The medicinal socks compression and pneumatic devices are mechanical methods. Although mechanical methods of prophylaxis have not been studied as extensively as the pharmacologic agents, they may represent the sole alternative for patients with contraindications to anticoagulants. Most physical methods may and should be combined with the pharmacologic agents in patients at very high risk to develop venous thromboembolism whenever possible, because they act on different pathogenic factors [3].
Hospitalized Nonsurgical Patients
The mechanical or medical thromboprophylaxis is not recommended for all hospitalized medical patients, with low risk for venous thromboembolism.
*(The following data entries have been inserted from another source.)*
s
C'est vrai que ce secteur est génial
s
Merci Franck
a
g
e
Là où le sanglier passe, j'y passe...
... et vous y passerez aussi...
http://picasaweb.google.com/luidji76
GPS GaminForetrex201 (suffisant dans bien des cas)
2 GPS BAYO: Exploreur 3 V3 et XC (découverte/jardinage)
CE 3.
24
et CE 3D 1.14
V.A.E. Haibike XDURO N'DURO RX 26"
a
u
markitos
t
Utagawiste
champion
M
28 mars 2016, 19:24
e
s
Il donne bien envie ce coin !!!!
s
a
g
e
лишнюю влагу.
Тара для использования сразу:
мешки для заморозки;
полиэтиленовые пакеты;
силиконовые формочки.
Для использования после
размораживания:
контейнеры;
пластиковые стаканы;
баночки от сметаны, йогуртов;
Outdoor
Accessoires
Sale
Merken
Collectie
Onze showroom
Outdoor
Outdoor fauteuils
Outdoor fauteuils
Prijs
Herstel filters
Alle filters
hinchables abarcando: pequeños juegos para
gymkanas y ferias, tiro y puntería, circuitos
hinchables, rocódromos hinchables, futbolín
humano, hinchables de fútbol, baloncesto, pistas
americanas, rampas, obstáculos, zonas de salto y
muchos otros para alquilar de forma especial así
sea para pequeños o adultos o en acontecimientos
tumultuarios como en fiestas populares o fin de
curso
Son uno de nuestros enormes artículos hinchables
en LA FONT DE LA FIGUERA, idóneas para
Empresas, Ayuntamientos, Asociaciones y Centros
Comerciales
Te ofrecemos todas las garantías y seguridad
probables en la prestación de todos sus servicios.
Whether these patients have a medium to high risk of thrombosis it is indicated low-molecular-weight heparin (LMWH), low-dose unfractionated heparin (LDUH) , or fondaparinux [1]. The recommended doses are listed in Table 11.3 [3].
Table 11.3
Recommended doses of medications in the prophylaxis of deep venous thrombosis in nonsurgical patients, according to the stratification of risk factors for thrombosis
Low risk | Moderate risk | High risk |
---|---|---|
No medications | LMWH—20 mg daily | LMWH—40 mg daily |
LDUH—5000 UI twice a day | LDUH—5000 UI three times a day | |
Fondaparinux—2.5 mg daily | Fondaparinux—2.5 mg daily |
In cases of high risk for bleeding, it is advisable the use of mechanical thromboprophylaxis [1, 3]. In these cases, intermittent pneumatic compression is recommended in deep venous thrombosis prophylaxis for its known efficacy and reduced risk of bleeding [11]. The recommended doses for patients in the very high risk group are the same as recommended for the high risk group.
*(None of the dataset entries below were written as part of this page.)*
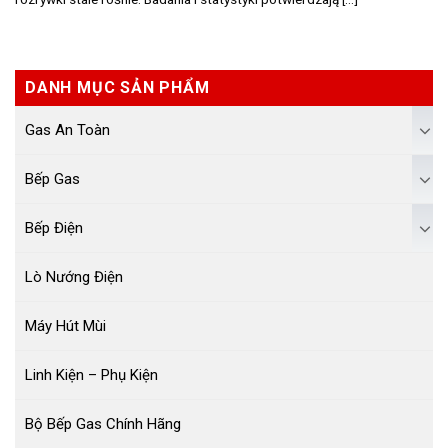
DANH MỤC SẢN PHẨM
Gas An Toàn
Bếp Gas
Bếp Điện
Lò Nướng Điện
Máy Hút Mùi
Linh Kiện – Phụ Kiện
Bộ Bếp Gas Chính Hãng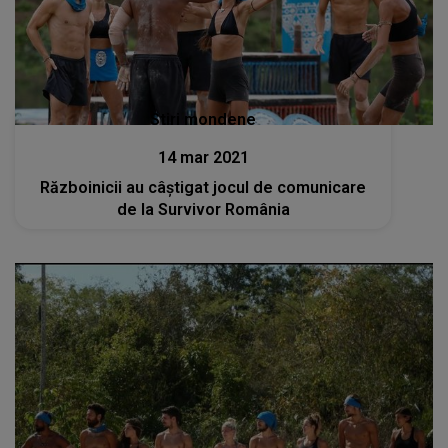
Stiri mondene
14 mar 2021
Războinicii au câștigat jocul de comunicare
de la Survivor România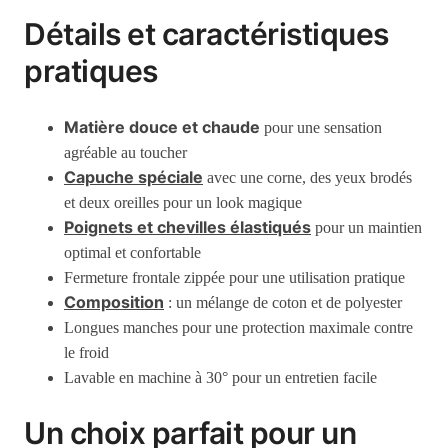
Détails et caractéristiques
pratiques
Matière douce et chaude
pour une sensation
agréable au toucher
Capuche spéciale
avec une corne, des yeux brodés
et deux oreilles pour un look magique
Poignets et chevilles élastiqués
pour un maintien
optimal et confortable
Fermeture frontale zippée pour une utilisation pratique
Composition
: un mélange de coton et de polyester
Longues manches pour une protection maximale contre
le froid
Lavable en machine à 30° pour un entretien facile
Un choix parfait pour un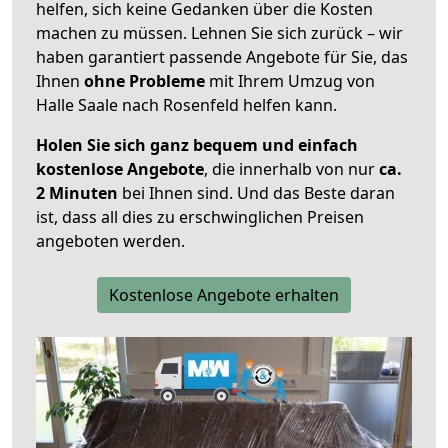
helfen, sich keine Gedanken über die Kosten
machen zu müssen. Lehnen Sie sich zurück – wir
haben garantiert passende Angebote für Sie, das
Ihnen
ohne Probleme
mit Ihrem Umzug von
Halle Saale nach Rosenfeld helfen kann.
Holen Sie sich ganz bequem und einfach
kostenlose Angebote
, die innerhalb von nur
ca.
2 Minuten
bei Ihnen sind. Und das Beste daran
ist, dass all dies zu erschwinglichen Preisen
angeboten werden.
Kostenlose Angebote erhalten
Hospitalized Surgical Patients
Early Mobilization
Encouraging the patient to walk should be the first prophylactic measure for deep venous thrombosis. In patients confined to bed, physical therapy may be an alternative to early mobilization in order to help the blood return to the heart. Another measure is the elevation of the lower limbs, which reduces swelling and decreases venous pressure [1, 3].
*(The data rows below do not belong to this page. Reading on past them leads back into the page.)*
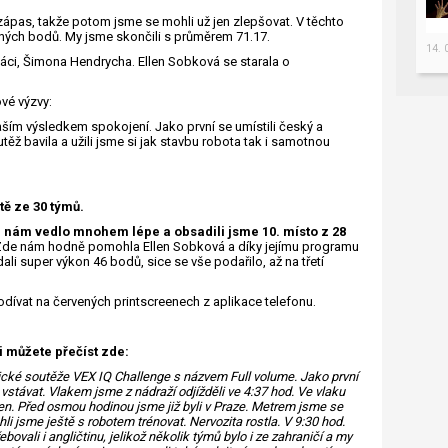
zápas, takže potom jsme se mohli už jen zlepšovat. V těchto
ných bodů. My jsme skončili s průměrem 71.17.
14.
áci, Šimona Hendrycha. Ellen Sobková se starala o
ové výzvy:
ším výsledkem spokojení. Jako první se umístili český a
těž bavila a užili jsme si jak stavbu robota tak i samotnou
tě ze 30 týmů.
 nám vedlo mnohem lépe a obsadili jsme 10. místo z 28
y. Zde nám hodně pomohla Ellen Sobková a díky jejímu programu
ali super výkon 46 bodů, sice se vše podařilo, až na třetí
dívat na červených printscreenech z aplikace telefonu.
si můžete přečíst zde:
tické soutěže VEX IQ Challenge s názvem Full volume. Jako první
vstávat. Vlakem jsme z nádraží odjížděli ve 4:37 hod. Ve vlaku
den. Před osmou hodinou jsme již byli v Praze. Metrem jsme se
li jsme ještě s robotem trénovat. Nervozita rostla. V 9:30 hod.
ovali i angličtinu, jelikož několik týmů bylo i ze zahraničí a my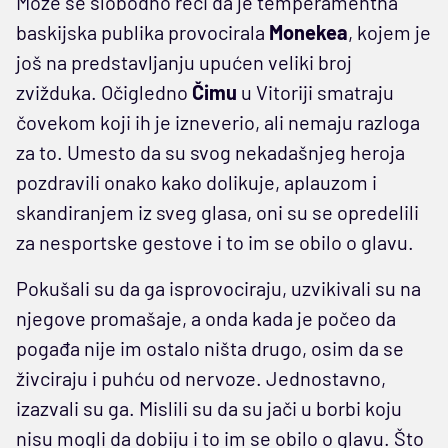
Može se slobodno reći da je temperamentna
baskijska publika provocirala
Monekea
, kojem je
još na predstavljanju upućen veliki broj
zvižduka. Očigledno
Čimu
u Vitoriji smatraju
čovekom koji ih je izneverio, ali nemaju razloga
za to. Umesto da su svog nekadašnjeg heroja
pozdravili onako kako dolikuje, aplauzom i
skandiranjem iz sveg glasa, oni su se opredelili
za nesportske gestove i to im se obilo o glavu.
Pokušali su da ga isprovociraju, uzvikivali su na
njegove promašaje, a onda kada je počeo da
pogađa nije im ostalo ništa drugo, osim da se
živciraju i puhću od nervoze. Jednostavno,
izazvali su ga. Mislili su da su jači u borbi koju
nisu mogli da dobiju i to im se obilo o glavu. Što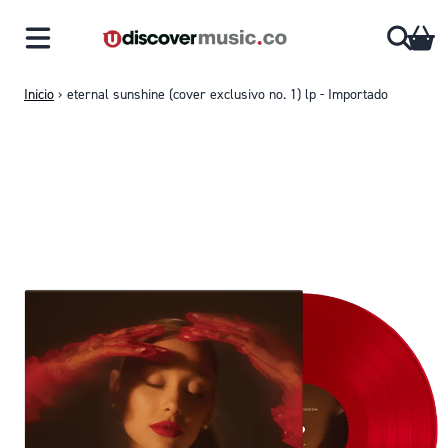
Saltar al contenido
CA
Inicio
›
eternal sunshine (cover exclusivo no. 1) lp - Importado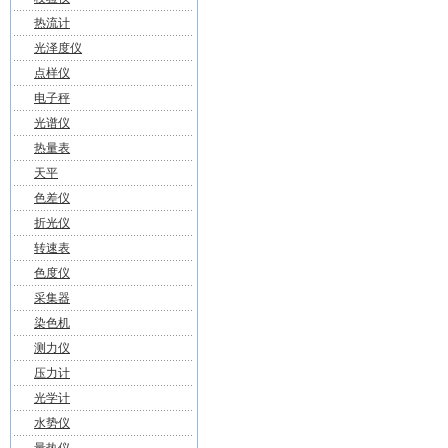
热流计
光泽度仪
点样仪
电子秤
光谱仪
热量表
天平
色差仪
折光仪
转速表
色度仪
采集器
染色机
测力仪
压力计
光学计
水势仪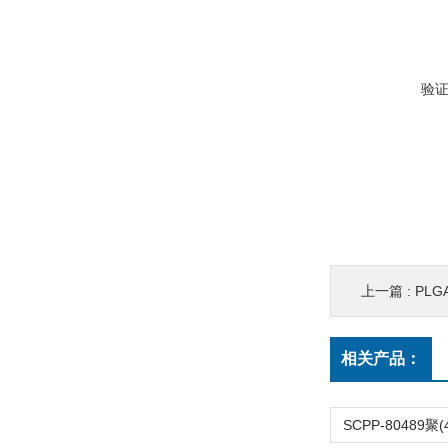
验
上一篇 :
PLG
相关产品：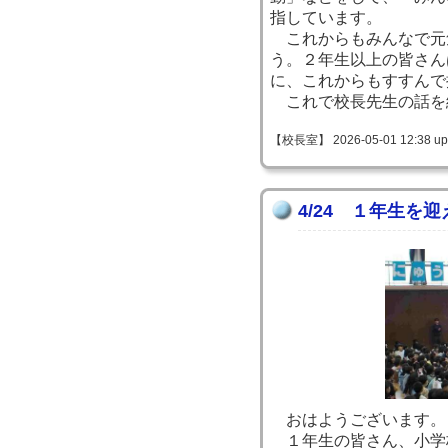
指しています。
これからもみんなで元
う。２年生以上の皆さん
に、これからもすすんで
これで校長先生の話を
【校長室】 2026-05-01 12:38 up
4/24 １年生を
おはようございます。
１年生の皆さん、小学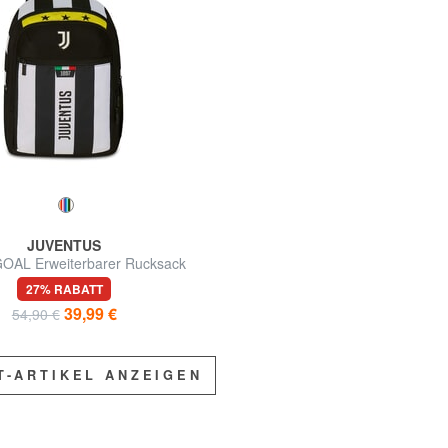
JUVENTUS
OAL Erweiterbarer Rucksack
27% RABATT
39,99 €
54,90 €
T-ARTIKEL ANZEIGEN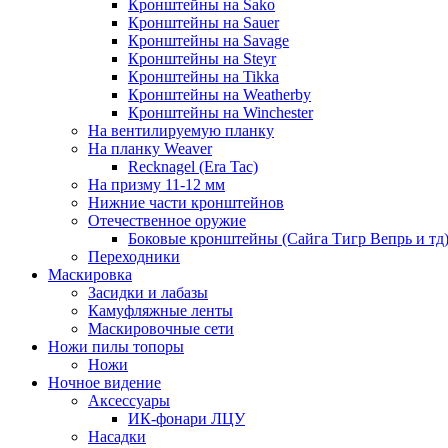
Кронштейны на Sako
Кронштейны на Sauer
Кронштейны на Savage
Кронштейны на Steyr
Кронштейны на Tikka
Кронштейны на Weatherby
Кронштейны на Winchester
На вентилируемую планку
На планку Weaver
Recknagel (Era Tac)
На призму 11-12 мм
Нижние части кронштейнов
Отечественное оружие
Боковые кронштейны (Сайга Тигр Вепрь и тд
Переходники
Маскировка
Засидки и лабазы
Камуфляжные ленты
Маскировочные сети
Ножи пилы топоры
Ножи
Ночное видение
Аксессуары
ИК-фонари ЛЦУ
Насадки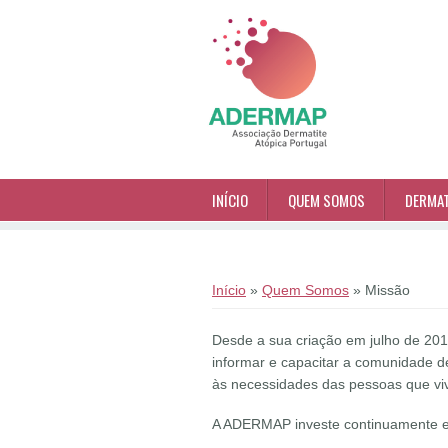
Passar para o conteúdo principal
INÍCIO
QUEM SOMOS
DERMAT
Está aqui
Início
»
Quem Somos
» Missão
Desde a sua criação em julho de 20
informar e capacitar a comunidade d
às necessidades das pessoas que vi
A ADERMAP investe continuamente e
Intermittent Pneumatic Compression
Pneumatic compression is the positioning of pneumatic boots or clothing around the legs of the patient. It is considered the most effective mechanical prophylactic method and is indicated in cases of moderate or high risk for deep venous thrombosis and bleeding [1]. This method prevents venous stasis by intermittent compression of the calves. The device is inflated to a pressure of 35–55 mmHg for 10–35 s and deflated for about 1 min [1, 12].